Diverso fu il destino della cucina cinese, mentre lo stesso discorso vale per quella indiana, anzi quelle indiane, ché sono di diverse tradizioni. Arrivò dapprima la cucina popolare della zona da dove venivano gli emigrati, attorno a Canton, e si basò sostanzialmente su un prezzo imbattibile. Solo dopo, negli ultimi anni, è arrivata la cucina pechinese o imperiale, di alta gamma e costosa.
E dunque quali sono le caratteristiche gastronomiche di questa moda?

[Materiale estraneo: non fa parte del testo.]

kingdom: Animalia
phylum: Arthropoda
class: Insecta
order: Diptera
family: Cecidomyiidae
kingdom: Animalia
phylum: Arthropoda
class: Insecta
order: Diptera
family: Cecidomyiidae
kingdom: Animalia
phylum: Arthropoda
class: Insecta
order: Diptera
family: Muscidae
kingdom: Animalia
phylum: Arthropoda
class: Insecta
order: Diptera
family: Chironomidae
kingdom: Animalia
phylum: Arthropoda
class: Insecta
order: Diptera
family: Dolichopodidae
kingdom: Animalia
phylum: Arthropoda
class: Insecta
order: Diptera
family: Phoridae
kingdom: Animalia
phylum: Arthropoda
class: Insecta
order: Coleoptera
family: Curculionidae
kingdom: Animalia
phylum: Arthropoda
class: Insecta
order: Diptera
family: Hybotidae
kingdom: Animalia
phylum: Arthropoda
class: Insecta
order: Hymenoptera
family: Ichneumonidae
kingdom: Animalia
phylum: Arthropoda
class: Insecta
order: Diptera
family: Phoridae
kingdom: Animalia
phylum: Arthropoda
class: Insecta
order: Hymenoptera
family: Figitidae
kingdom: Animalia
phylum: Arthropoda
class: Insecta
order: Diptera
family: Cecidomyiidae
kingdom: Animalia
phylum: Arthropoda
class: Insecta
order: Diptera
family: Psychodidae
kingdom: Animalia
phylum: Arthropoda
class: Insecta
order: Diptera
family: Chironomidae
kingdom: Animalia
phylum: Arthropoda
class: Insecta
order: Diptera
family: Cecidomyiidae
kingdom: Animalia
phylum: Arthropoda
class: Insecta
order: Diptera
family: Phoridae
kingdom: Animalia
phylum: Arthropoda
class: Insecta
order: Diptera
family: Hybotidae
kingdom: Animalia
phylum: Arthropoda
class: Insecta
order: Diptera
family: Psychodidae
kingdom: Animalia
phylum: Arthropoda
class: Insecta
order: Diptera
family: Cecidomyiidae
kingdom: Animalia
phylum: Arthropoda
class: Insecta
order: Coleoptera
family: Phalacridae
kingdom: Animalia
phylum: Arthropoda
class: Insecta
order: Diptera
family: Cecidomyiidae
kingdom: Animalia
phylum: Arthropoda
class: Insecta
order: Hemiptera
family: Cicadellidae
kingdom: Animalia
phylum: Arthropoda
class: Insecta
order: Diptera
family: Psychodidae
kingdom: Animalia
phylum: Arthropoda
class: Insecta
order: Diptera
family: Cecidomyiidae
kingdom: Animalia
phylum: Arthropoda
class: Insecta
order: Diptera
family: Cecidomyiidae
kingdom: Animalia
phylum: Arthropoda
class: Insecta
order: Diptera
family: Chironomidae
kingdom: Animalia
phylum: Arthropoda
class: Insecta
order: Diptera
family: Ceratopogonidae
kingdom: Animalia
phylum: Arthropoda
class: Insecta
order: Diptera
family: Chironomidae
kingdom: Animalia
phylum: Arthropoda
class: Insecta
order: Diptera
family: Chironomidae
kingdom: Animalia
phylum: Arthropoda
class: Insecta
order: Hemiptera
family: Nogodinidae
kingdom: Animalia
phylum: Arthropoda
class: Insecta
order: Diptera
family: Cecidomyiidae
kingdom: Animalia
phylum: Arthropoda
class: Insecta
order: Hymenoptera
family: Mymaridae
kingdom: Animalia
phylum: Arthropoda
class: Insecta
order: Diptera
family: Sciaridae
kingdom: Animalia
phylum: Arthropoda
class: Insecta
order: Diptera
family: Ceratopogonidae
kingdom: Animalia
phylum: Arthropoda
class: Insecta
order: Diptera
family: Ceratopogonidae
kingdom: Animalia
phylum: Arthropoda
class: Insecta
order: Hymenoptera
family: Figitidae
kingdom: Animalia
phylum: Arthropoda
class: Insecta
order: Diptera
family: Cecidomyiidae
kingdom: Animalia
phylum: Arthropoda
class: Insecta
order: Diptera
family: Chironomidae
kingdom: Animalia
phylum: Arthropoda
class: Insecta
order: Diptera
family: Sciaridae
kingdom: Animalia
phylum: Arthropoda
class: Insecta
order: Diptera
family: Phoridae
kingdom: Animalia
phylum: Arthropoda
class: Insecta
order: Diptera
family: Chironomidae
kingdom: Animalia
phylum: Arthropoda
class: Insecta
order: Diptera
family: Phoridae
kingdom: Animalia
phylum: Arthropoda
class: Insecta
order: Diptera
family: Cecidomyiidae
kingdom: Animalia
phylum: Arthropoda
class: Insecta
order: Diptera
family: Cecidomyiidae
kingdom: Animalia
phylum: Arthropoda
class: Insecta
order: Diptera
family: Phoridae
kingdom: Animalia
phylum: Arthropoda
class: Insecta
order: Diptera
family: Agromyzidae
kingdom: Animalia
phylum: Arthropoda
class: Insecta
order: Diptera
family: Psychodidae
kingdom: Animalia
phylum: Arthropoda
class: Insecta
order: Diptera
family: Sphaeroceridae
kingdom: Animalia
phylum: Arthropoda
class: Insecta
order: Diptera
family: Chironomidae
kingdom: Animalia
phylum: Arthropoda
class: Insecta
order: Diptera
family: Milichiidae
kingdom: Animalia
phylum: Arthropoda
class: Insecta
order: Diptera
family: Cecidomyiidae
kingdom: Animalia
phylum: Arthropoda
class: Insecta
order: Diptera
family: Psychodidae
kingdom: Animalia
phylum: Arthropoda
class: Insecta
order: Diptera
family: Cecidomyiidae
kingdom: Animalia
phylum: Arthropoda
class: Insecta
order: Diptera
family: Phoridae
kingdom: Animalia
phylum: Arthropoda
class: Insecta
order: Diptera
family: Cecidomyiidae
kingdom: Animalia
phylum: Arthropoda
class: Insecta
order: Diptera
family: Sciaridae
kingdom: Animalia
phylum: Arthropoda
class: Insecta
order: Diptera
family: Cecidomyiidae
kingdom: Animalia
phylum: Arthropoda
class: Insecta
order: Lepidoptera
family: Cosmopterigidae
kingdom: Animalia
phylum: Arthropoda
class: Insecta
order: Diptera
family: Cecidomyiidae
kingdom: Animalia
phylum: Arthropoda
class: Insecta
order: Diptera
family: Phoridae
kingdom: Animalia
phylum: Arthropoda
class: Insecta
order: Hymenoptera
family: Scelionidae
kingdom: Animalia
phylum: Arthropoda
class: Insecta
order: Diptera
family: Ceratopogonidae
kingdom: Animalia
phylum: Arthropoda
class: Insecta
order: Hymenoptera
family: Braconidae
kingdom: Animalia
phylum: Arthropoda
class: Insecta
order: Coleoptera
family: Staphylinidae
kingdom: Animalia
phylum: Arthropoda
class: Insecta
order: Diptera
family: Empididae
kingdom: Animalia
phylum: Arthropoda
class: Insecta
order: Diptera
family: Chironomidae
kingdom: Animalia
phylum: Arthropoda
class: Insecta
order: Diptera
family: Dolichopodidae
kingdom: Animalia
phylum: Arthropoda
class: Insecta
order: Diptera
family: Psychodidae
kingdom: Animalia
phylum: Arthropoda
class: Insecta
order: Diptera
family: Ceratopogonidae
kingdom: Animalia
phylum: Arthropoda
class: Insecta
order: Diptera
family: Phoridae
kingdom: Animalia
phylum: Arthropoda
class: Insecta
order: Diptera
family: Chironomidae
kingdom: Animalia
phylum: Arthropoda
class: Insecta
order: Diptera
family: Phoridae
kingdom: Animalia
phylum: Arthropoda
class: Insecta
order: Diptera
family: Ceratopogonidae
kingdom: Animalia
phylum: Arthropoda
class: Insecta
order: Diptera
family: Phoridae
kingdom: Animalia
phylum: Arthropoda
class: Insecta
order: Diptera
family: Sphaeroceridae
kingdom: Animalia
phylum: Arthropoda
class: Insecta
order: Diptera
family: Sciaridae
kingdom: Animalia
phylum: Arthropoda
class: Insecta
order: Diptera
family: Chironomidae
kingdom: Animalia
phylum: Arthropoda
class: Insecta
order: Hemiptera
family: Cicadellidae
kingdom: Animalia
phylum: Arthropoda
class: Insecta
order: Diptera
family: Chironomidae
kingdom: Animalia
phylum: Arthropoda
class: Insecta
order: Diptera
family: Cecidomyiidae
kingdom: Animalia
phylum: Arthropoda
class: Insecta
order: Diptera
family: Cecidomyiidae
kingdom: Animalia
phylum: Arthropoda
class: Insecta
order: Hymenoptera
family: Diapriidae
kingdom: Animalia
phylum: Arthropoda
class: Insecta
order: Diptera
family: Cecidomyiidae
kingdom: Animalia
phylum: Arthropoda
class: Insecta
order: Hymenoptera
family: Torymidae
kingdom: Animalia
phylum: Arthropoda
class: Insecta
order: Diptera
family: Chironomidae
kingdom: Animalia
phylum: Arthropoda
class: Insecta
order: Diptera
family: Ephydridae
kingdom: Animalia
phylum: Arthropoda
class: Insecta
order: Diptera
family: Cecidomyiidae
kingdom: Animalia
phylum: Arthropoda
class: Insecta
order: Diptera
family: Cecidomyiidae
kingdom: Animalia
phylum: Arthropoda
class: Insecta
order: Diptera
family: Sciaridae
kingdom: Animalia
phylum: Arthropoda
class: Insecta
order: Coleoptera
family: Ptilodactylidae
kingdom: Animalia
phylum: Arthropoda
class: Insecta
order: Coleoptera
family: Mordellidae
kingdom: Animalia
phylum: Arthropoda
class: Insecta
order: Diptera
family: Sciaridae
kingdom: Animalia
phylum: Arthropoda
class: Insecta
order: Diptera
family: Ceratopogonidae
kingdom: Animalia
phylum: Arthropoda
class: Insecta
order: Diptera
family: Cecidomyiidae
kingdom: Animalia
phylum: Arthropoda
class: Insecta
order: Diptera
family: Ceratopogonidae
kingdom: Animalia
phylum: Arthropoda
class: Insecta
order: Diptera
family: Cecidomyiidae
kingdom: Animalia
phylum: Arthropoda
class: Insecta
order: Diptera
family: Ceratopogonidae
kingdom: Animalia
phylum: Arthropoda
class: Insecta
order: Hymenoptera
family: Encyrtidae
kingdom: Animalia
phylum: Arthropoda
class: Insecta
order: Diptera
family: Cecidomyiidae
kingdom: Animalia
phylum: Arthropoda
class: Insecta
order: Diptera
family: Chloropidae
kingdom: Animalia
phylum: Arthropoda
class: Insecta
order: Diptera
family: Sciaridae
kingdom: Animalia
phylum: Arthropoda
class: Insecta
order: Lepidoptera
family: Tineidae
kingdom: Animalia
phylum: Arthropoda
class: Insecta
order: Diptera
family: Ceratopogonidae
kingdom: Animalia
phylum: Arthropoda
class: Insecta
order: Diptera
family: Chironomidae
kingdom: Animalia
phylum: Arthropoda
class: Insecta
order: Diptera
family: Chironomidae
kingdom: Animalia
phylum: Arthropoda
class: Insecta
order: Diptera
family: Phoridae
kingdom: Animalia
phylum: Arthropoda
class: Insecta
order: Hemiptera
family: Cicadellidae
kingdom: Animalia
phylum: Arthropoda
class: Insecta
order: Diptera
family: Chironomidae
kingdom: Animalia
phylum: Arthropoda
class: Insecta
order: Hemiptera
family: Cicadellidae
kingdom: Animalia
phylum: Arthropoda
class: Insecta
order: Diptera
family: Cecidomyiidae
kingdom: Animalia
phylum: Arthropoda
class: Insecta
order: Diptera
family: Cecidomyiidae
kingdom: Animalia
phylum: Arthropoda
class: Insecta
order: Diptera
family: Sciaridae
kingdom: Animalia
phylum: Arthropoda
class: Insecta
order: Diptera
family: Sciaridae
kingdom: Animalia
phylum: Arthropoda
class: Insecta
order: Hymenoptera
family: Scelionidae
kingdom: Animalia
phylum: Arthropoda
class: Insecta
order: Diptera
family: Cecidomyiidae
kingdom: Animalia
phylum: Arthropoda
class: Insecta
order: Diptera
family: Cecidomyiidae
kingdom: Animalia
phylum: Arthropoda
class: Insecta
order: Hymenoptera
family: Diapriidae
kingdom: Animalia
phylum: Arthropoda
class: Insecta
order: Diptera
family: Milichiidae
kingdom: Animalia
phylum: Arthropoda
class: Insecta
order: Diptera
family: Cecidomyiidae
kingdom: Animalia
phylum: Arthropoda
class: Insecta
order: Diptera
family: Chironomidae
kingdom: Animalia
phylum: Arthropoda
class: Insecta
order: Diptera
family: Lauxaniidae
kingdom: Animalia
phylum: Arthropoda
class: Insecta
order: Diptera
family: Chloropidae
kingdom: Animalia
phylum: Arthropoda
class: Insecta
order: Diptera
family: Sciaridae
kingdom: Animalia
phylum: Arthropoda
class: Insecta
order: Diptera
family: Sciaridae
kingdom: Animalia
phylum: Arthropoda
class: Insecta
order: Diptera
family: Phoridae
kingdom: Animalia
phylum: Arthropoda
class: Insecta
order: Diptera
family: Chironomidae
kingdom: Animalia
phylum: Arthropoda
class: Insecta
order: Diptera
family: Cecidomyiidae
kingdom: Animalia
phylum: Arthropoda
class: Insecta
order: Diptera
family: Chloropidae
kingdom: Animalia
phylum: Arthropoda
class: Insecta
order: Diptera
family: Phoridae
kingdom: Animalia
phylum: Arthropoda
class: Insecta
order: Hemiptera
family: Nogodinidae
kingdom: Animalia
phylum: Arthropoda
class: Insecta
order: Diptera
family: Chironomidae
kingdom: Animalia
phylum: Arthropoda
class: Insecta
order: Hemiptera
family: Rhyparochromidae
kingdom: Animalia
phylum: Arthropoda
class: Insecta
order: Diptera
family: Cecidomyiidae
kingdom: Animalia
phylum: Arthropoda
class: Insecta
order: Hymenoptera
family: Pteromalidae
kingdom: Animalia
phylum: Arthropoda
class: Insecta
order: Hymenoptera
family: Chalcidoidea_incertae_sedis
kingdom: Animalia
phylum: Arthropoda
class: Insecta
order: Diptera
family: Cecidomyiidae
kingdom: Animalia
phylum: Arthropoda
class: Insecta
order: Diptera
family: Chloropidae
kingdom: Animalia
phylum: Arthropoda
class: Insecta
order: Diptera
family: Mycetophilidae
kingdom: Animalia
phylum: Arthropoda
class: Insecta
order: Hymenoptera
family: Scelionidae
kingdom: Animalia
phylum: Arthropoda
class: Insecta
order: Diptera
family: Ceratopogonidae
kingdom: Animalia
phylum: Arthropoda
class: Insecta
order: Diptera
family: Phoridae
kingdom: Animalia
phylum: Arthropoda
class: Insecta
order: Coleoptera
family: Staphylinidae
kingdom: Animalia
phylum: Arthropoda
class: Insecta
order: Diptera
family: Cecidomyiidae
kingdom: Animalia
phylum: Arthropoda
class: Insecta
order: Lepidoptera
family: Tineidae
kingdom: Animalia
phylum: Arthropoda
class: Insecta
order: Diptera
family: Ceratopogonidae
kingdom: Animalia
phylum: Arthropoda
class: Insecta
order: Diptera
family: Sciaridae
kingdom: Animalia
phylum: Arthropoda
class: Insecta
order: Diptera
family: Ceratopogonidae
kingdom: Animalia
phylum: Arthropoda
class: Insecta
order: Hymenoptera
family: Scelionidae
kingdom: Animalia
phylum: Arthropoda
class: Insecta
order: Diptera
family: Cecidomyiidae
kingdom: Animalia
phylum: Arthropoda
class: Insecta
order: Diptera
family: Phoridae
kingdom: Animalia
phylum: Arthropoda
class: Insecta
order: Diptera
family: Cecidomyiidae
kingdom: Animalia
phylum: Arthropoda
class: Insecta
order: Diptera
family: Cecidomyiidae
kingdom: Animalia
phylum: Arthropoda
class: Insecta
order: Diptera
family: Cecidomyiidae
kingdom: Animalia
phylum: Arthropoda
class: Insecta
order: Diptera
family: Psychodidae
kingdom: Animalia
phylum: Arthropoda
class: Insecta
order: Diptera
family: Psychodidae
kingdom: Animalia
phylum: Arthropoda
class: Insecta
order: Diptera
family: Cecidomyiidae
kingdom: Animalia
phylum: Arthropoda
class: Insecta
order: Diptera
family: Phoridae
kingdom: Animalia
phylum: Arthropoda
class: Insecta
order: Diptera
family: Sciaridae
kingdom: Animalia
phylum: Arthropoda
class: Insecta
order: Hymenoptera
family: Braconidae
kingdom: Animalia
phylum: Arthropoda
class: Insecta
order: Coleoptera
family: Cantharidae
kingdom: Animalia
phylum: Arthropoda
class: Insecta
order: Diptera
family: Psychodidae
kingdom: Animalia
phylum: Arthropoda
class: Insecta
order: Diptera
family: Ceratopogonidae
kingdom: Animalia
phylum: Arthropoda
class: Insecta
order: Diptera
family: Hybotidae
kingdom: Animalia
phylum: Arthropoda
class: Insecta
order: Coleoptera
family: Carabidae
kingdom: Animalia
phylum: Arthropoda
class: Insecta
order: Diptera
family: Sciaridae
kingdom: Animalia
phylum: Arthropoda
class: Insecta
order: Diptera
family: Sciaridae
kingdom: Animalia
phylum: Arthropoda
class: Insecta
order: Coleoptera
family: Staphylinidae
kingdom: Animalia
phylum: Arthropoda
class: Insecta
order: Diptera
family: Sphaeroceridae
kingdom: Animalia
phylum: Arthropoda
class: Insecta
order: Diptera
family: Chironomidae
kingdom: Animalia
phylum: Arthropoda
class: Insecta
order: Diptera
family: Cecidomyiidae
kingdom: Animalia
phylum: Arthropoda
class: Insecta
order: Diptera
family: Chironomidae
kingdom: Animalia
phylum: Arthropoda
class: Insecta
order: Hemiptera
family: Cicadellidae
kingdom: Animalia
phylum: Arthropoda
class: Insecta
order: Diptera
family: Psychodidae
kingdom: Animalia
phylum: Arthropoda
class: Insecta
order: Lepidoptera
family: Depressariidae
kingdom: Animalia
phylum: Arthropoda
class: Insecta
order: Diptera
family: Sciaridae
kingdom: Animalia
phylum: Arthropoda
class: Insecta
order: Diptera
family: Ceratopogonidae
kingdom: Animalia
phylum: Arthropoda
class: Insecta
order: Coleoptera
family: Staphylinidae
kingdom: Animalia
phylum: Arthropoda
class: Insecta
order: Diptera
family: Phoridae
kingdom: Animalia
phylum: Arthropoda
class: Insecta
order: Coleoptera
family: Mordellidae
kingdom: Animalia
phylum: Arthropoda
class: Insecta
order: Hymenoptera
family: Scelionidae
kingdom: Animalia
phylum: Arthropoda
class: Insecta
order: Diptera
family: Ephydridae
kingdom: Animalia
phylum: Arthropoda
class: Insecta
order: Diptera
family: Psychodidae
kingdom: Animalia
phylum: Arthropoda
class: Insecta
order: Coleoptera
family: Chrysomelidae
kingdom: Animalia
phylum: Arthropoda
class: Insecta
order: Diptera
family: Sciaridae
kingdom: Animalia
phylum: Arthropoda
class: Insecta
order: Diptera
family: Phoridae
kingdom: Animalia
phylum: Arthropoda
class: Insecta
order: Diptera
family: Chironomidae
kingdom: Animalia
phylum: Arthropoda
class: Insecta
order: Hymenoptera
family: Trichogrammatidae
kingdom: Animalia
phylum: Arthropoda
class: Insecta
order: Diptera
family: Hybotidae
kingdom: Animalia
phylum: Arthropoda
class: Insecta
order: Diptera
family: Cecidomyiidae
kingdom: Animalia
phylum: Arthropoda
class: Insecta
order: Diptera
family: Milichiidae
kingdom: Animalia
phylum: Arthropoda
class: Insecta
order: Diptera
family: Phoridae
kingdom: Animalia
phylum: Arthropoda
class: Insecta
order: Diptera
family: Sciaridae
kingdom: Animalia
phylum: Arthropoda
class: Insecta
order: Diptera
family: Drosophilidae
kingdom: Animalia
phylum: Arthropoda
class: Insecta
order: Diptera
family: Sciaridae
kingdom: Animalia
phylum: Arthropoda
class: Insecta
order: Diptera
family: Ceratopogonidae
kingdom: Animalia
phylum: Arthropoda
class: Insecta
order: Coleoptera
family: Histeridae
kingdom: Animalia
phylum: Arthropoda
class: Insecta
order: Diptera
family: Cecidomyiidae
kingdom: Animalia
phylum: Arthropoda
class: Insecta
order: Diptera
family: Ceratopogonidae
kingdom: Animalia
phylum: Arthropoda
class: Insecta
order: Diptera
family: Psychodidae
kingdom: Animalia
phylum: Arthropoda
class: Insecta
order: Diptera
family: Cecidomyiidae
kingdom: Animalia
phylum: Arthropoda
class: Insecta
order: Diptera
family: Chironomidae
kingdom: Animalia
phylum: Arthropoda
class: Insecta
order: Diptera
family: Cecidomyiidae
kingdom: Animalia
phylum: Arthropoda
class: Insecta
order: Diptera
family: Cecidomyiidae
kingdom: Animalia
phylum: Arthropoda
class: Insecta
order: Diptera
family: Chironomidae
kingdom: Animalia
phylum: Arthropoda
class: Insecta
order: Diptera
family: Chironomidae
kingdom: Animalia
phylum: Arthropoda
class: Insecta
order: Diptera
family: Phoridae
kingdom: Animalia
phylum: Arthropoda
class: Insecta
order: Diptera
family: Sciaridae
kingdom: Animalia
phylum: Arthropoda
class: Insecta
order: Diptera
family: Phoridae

Proverò a fornire un elenco a punti, per sottolinearne gli aspetti principali, suggerendovi tra le righe come approcciarvi.
1. Tagliare sottile e cuocere rapidamente, è un precetto addirittura di Confucio, il quale così sentenziò: «Che il riso sia puro (cioè bianco, non integrale) e la carne tagliata finemente…», dando l’avallo del suo magistero al taglio sottile della carne e anche degli altri ingredienti.
2. La marinatura. Nella nostra tradizione si marinava solo la selvaggina, in Asia invece marinano tutto o quasi. Sempre per accelerare i tempi di cottura e risparmiare combustibile.
3. La scoperta del crudo, soprattutto per il pesce. C’era anche da noi questa tradizione, soprattutto nei porti, ma era ultrapopolare: si mangiavano i pescetti invenduti e i frutti di mare. In Asia, soprattutto i giapponesi, hanno del tutto sdoganata questa pratica, anche per i pesci importanti.
4. La gioia del mescolare ingredienti, anche carne e pesce, senza limiti: questo forse è stato il contributo dominante, che molto ha inciso nella nostra cucina di alta gamma.
Tutto questo e altro non solo ha fatto aprire infiniti locali che si ispirano alla gastronomia dell’Asia Orientale ma ha dato una sferzata di nuovo a tutte le cucine. Quindi è di certo una moda, ma più che mai in questo caso definirlo riduttivamente «moda» è proprio sbagliato. È un’evoluzione della cucina.